Hebron, Sansana, South Hebron Hills, Tarqumiya, Tue 1.1.08, Morning
6:30 – 10:30
Sansana Crossing (Meitar)
We arrive at 6:35 and there are no transits and almost no workers, just a few waiting for their rides. We do a quick check and learn that the same number of workers went through as usual…so sometimes there is good news, and maybe this is a good opening to the New Year. On our way back at 10:00, we see a Palestinian couple, the woman holding a baby, standing on the Israeli side of the checkpoint. It seems they have an appointment at Soroka for the baby to have an operation for a cleft palate and received a permit and all they need. We can't take them to Soroka because our driver, A., doesn't have a baby seat. Before we have a chance to phone anyone, someone waiting there takes them in his car. We have no idea how much he charges them.
Nazaleen (Metzudot-Yehudah) – the checkpoint is empty. A large yellow gate has been installed. The only ones allowed through are from the Kabata family (there is a list by name at the checkpoint), Nazleen teachers, cars with yellow license plates and holders of blue identity cards.
Road 317 – Road 356
All the road blocks are in place, the road is empty of people, military and Palestinian vehicles, only a few settler vehicles are seen. It's winter exam time for the Palestinian pupils.
Sheep Crossing – a military jeep stands there with soldiers inside. Light pedestrian traffic.
Shuiuch - Hebron junction– A military jeep with soldiers from Samson (arrived here from the Bethlehem area) are detaining three Palestinians who crossed with tools from the direction of Hebron to Shiuch. They wait half an hour and are let go. The soldiers tell us what they know about the incident on Friday. It turns out that between Chalchul and Bet Cachil there's a wadi with springs where the settlers often hike. They don't know who brought the settlers there. They think that probably their parents took them to the beginning of the hiking route.

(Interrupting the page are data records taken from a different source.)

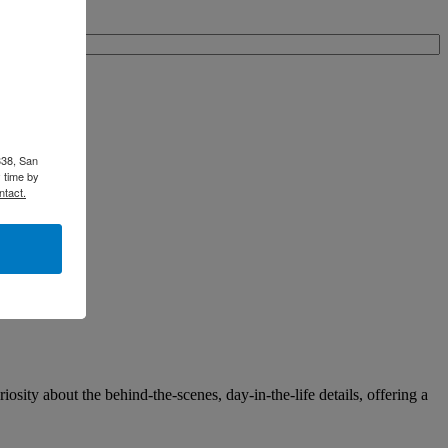
338, San
 time by
ntact.
osity about the behind-the-scenes, day-in-the-life details, offering a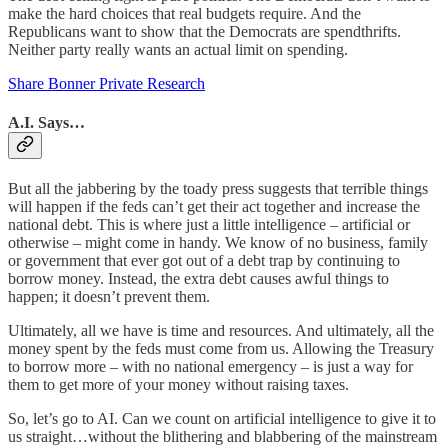
make the hard choices that real budgets require. And the
Republicans want to show that the Democrats are spendthrifts.
Neither party really wants an actual limit on spending.
Share Bonner Private Research
A.I. Says…
But all the jabbering by the toady press suggests that terrible things
will happen if the feds can’t get their act together and increase the
national debt. This is where just a little intelligence – artificial or
otherwise – might come in handy. We know of no business, family
or government that ever got out of a debt trap by continuing to
borrow money. Instead, the extra debt causes awful things to
happen; it doesn’t prevent them.
Ultimately, all we have is time and resources. And ultimately, all the
money spent by the feds must come from us. Allowing the Treasury
to borrow more – with no national emergency – is just a way for
them to get more of your money without raising taxes.
So, let’s go to AI. Can we count on artificial intelligence to give it to
us straight…without the blithering and blabbering of the mainstream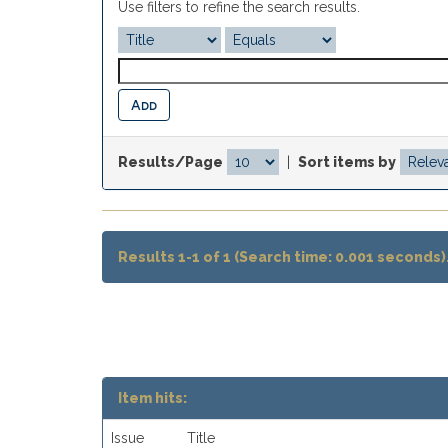
Use filters to refine the search results.
Results/Page
|
Sort items by
Results 1-1 of 1 (Search time: 0.001 seconds)
Item hits:
Issue
Title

The rest of the road is clear of military vehicles. There are very few vehicles. All the barriers are in place and the pill boxes are manned.
The Humanitarian Crossing – a Border Guard jeep detains a Palestinian car with three passengers. We stop and they are let go.
Chalchul Bridge – Hebron – traffic flows, the pillbox is manned. A Palestinian we meet in the grocery store in Idna tells us that they've been having surprise road checks since Friday, and also within Bet Cachil itself, but this doesn't happen while we are there.
Idna – Tarqumiya – the pillbox is manned and the people there tell us there was a bit of a mess on Friday, but it cleared up quickly. Their story of what happened is quite different from the Israeli story and sounds totally surrealistic, but who knows? They claim the murder took place against a background of money changing. The two youths who were killed came to exchange checks for cash which the money changer, a Hebron millionaire gave them. Because they didn't give him the checks, he killed them. They claim there are regular business relations and illegal dealings between the Kiryat Arbah people and the wealthy of Hebron.
All the roadblocks are in place and the pillboxes are manned.
At 7:30 there are no workers left. Shlomi, the checkpoint commander, said 3500 workers went through this morning. The three buses full of prisoners' families left at 7:45. A line is forming for the license bureau – three cars.
The rest of the people and vehicles pass through quickly. The army built a blue shack as protection from the rain for the soldiers – now that the checkpoint is about to close, they suddenly remember. The back-to-back gasoline lot was moved closer to the checkpoint. The terminal building at the new checkpoint is still not completed. At the goods crossing there is a line of 12 Palestinian vehicles and there are 15 trucks on the Israeli side. No one is complaining.
We took a deep breath and went in. We told ourselves 'we're not getting out of the car.' Who knows what the settlers will do to us? We arrived a little after 9:00.
The Disputed House – the border guard position is deserted and the Samson soldiers are guarding the entrance of the house. They've come down from the roof. At this hour the place seems deserted of Palestinians. One passes and isn't detained or checked. Palestinian children are wandering near the Pharmacy Checkpoint with buckets in their hands to pick up the famous soup in the Casbah. Here too it is exam time and they go to school only on the day of an exam.
On the way to HaShohadah Street – a large group of settler children are blocking the road and a soldier, an officer in Samson, is arguing with them. We don't stop to listen. Those little ones are very violent and we are afraid.
Avraham Avinu checkpoint – a single soldier is seen.
Tarpat Checkpoint – as usual there are people crossing – very few and with almost no inspection.
Tel Romedah Checkpoint – Soldiers are standing in the road which is almost empty of people. Children in a store up above have lit a fire to boil a pot of corn. When we walk near the Chabad cemetery, we meet the milkman with his donkey. The donkey looks tired, as does the Palestinian.
The Cave of the Patriarch's Checkpoint – no detentions.
We leave Hebron with the feeling that the horrors continue in this cold alienated city. The guard at the yellow gate stops us as we leave. Why? Just because, to check that we have our seatbelts on, and to bother A., our driver.
That's it – the end – Hebron annoys and depresses at the same time.